It seems like book reviews have taken over my blog lately, with several more on the way, including the two I said would take over my blog, once I get either the inspiration or the wherewithal to write them.
But until then, please enjoy this…book review, yet another selection from Rebekah Koontz‘s Blog Book Club: Paper Towns by John Green.
In a similar vein to An Abundance of Katherines, the last novel I read by Green, Paper Towns features an angsty teenage protagonist and his quirky friends withering away, or attempting not to, in suburbia – Orlando, in this case, rather than Chicago. The protagonist himself is pretty forgettable in comparison to his friends – I actually had to sit and think for a moment to remember that his first name was Quentin – Ben, the hopeless romantic; Radar, the token black character who happens to be a supergenius; and Margo Roth Spiegelman, who might just be my favorite John Green kick-ass, way-too-smart high-schooler yet. The adult characters are kind of there; the only ones that get much development are the Spiegelman parents, who are way uptight, and Quentin’s parents, who seem way too chilled out. Also of note: a character actually has a sibling ::gasp:: for the first time I’ve seen so far in the John Green-iverse, Margo’s sister Ruthie, who probably could have contributed more to the plot than she actually did.
Basically, the book can be broken up into three sections: Margo and Quentin’s Night of Shenanigans, Margo Disappears and Apparently This Is Not a Huge Issue, and The Arbitrary But Fun Odyssey.

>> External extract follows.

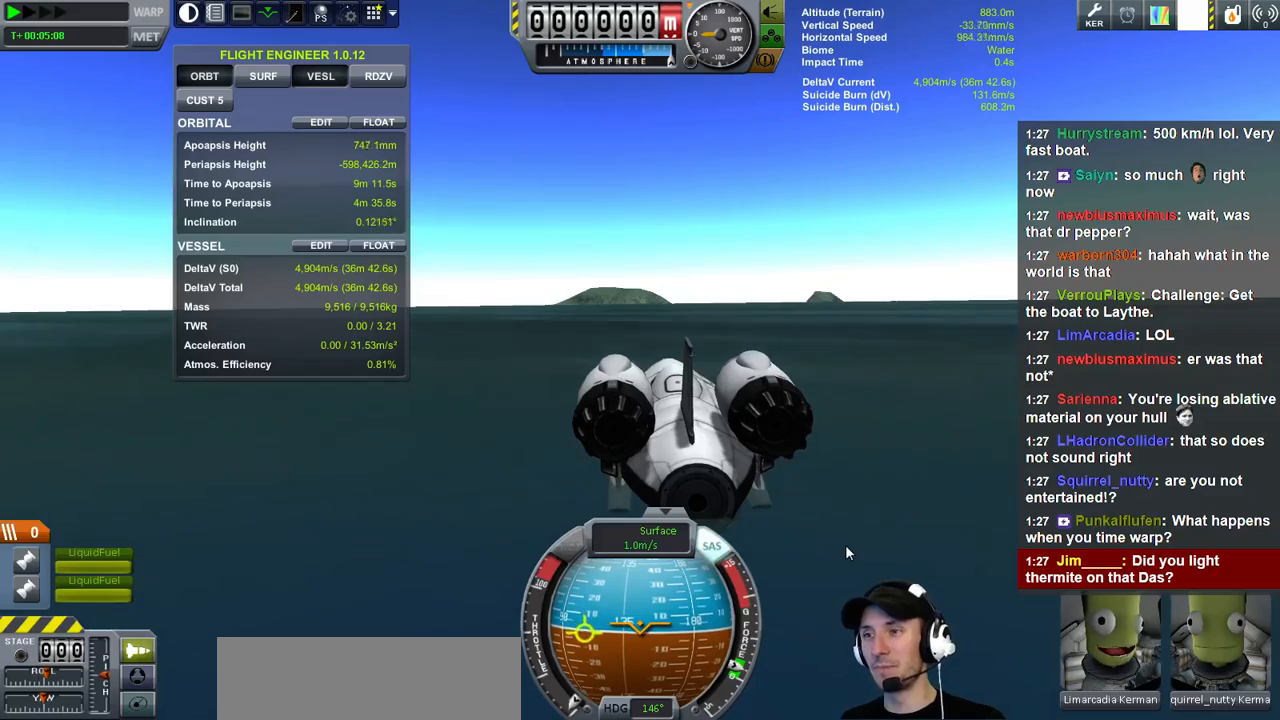
{"keys": [], "events": []}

In Margo and Quentin’s Night of Shenanigans, we meet most of the characters when Margo commandeers Quentin into doing a bunch of shit for her to get back at people. I enjoyed this part, even though, like Quentin, I had no idea what was going on. A little more backstory would have been beneficial, but we learn enough later that it’s not too much of an issue. Then, Margo Disappears and Apparently This Is Not a Huge Issue, well, except to Quentin. Seriously, after a few chapters, even Margo’s parents seem to accept the fact that their daughter, despite being 18 years old, has skipped town before her high school graduation. No one but Quentin is even looking for her. Eventually, he ropes in a crew consisting of Ben, Radar, and this girl Lacey who Margo “got back at” but must be a better person than Margo gives her credit for, because they all ditch their high school graduation on the morning before it happens to take Quentin’s new car on The Arbitrary But Fun Odyssey to track down Margo based on a few clues that may or may not lead them to her. Despite the cringe-worthy second section, this section is actually quite well-written and exciting; the trip merits an hour-by-hour breakdown, in a completely different, travelogue-like style as the quartet make their way up the East Coast in search of their friend. The ending is a bit anti-climactic, but kind of sweet, and ends with enough room for a sequel, should Green ever want to pick it up.
The verdict: much better than An Abundance of Katherines, in every way. More interesting characters, better-thought-out situations, and some of the Mental Floss quirkiness that I would expect from John Green. I’d definitely recommend this as a beach read, or an any day read. Not much else. Thumbs up.
“It’s a penis,” Margo said, “in the same sense that Rhode Island is a state: it may have an illustrious history, but it sure isn’t big.”
This book review has been brought to you by Northwestern University Library, and Rebekah Koontz, of course. I already have next month’s book on the way.